**WORK INSTRUCTION:**
Could you reproduce the lines below from the one with "Digitized Hematoxylin and" through the one with "Patient diagnosis (cohort"? Keep both ends and add nothing.

**DATA EXTRACTS:**

--

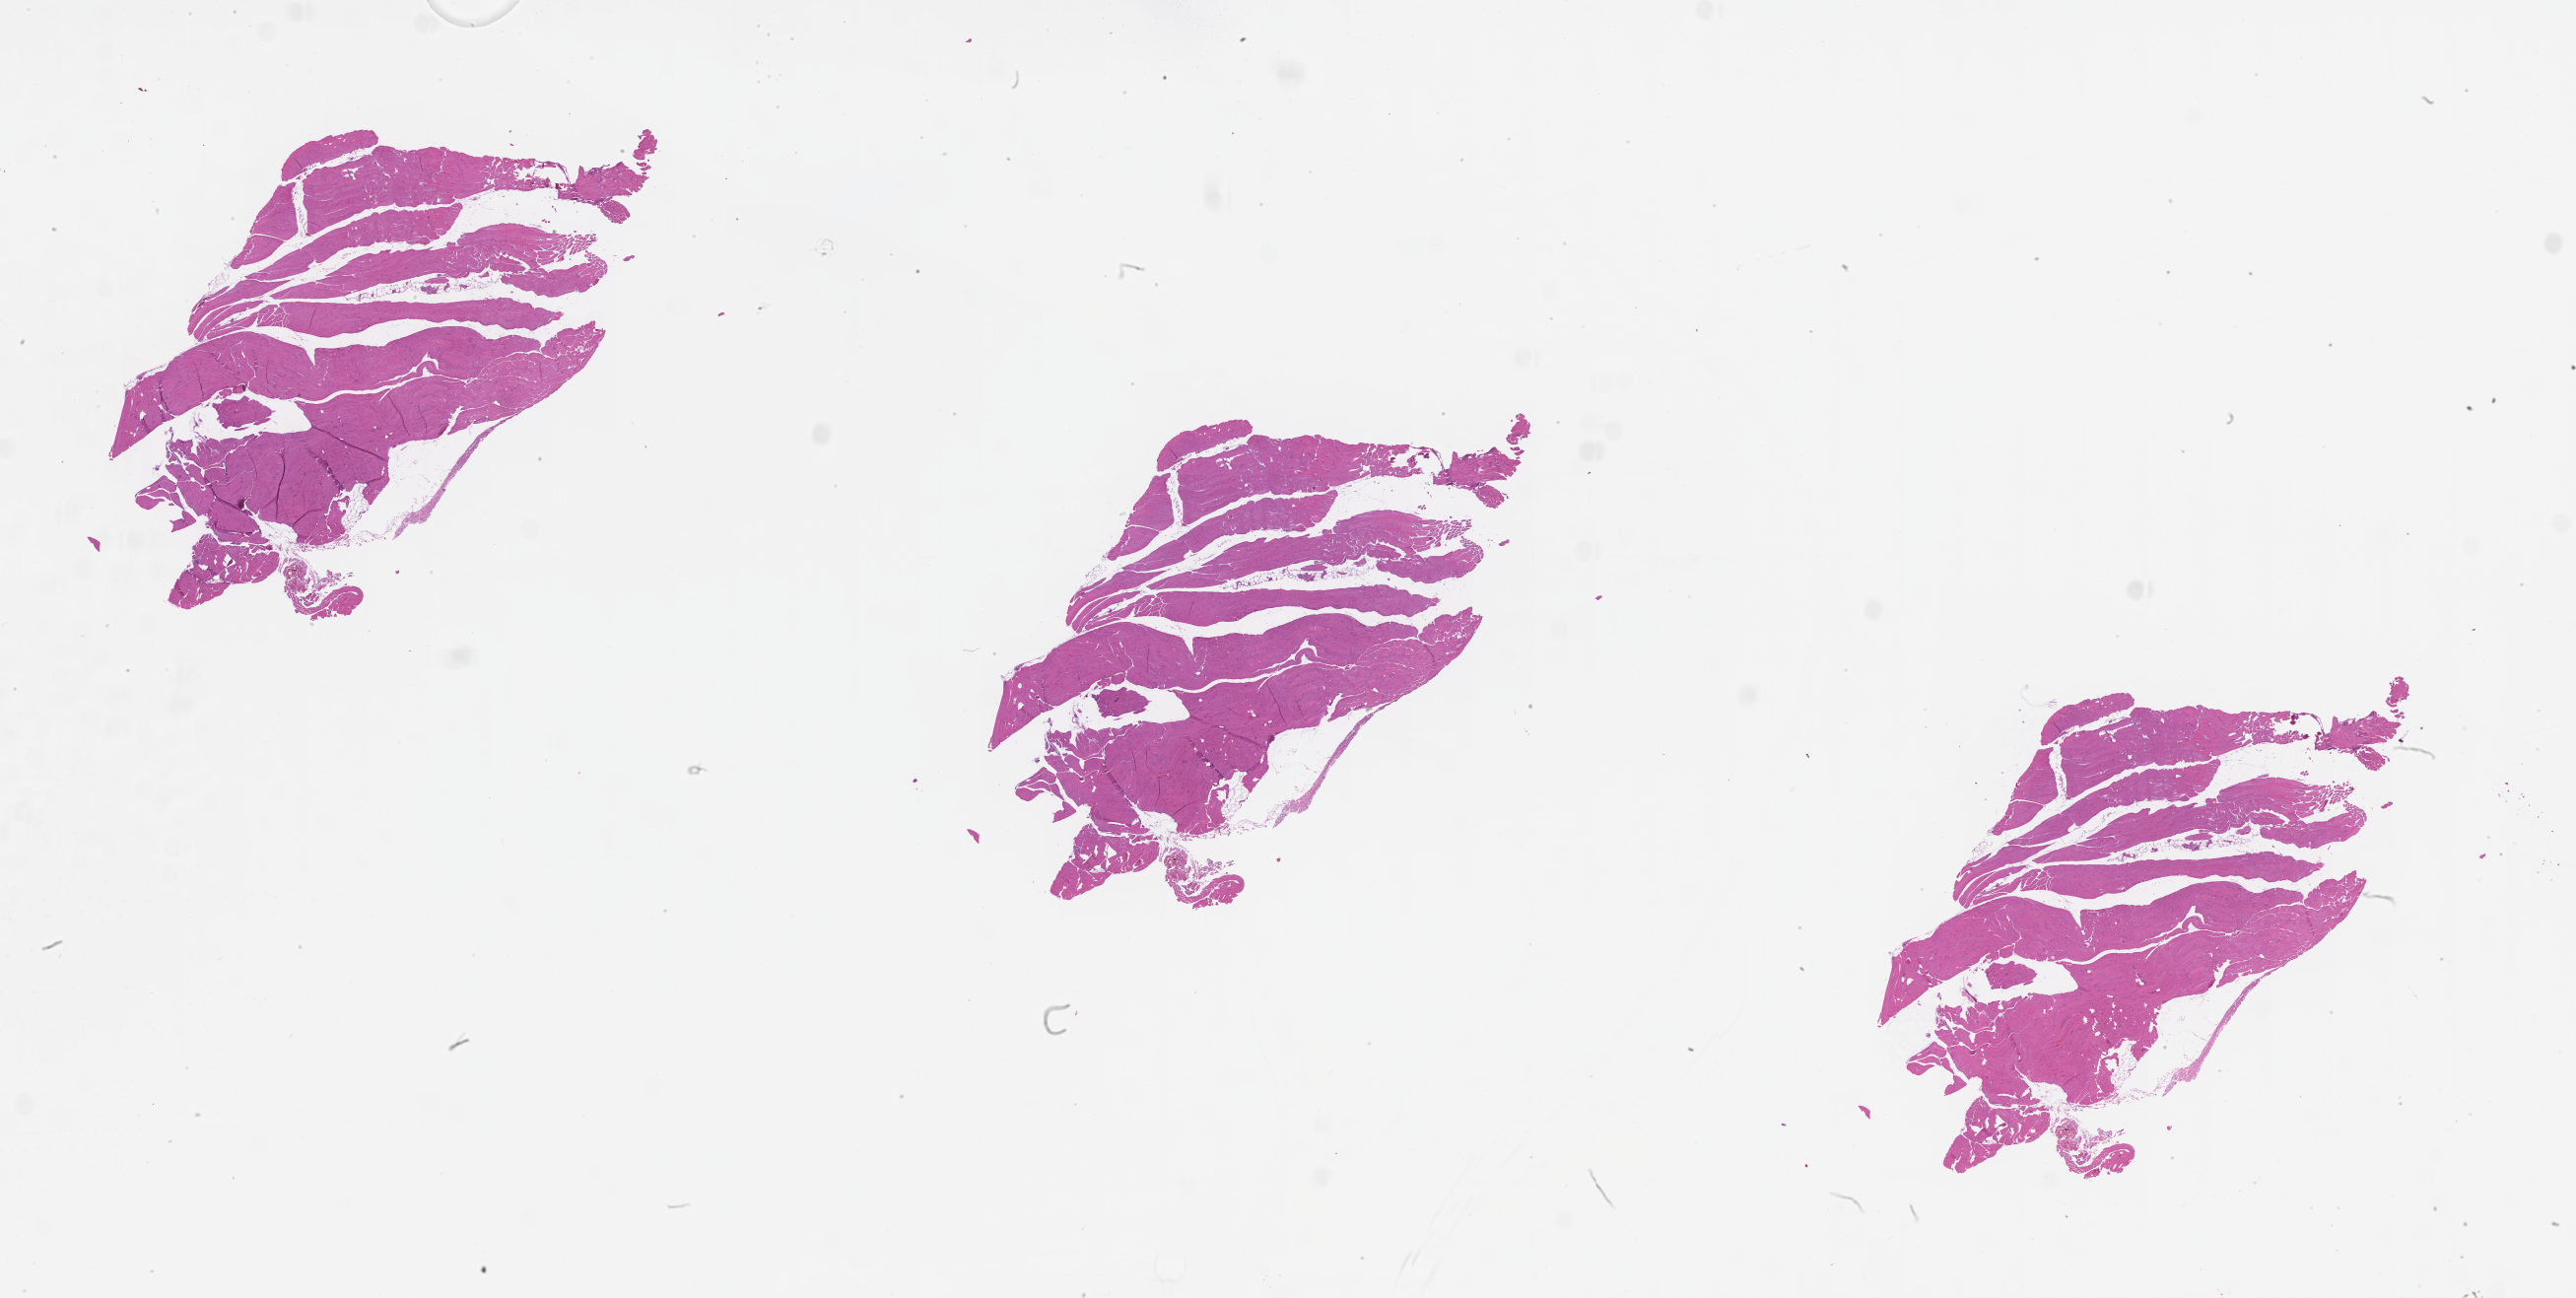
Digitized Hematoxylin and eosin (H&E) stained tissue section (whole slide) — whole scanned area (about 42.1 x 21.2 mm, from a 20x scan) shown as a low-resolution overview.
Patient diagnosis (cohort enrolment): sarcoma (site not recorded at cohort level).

--

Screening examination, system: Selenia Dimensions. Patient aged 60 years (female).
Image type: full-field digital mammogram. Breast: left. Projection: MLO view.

--

**OUTPUT:**
Digitized Hematoxylin and eosin (H&E) stained tissue section (whole slide) — whole scanned area (about 42.1 x 21.2 mm, from a 20x scan) shown as a low-resolution overview.
Patient diagnosis (cohort enrolment): sarcoma (site not recorded at cohort level).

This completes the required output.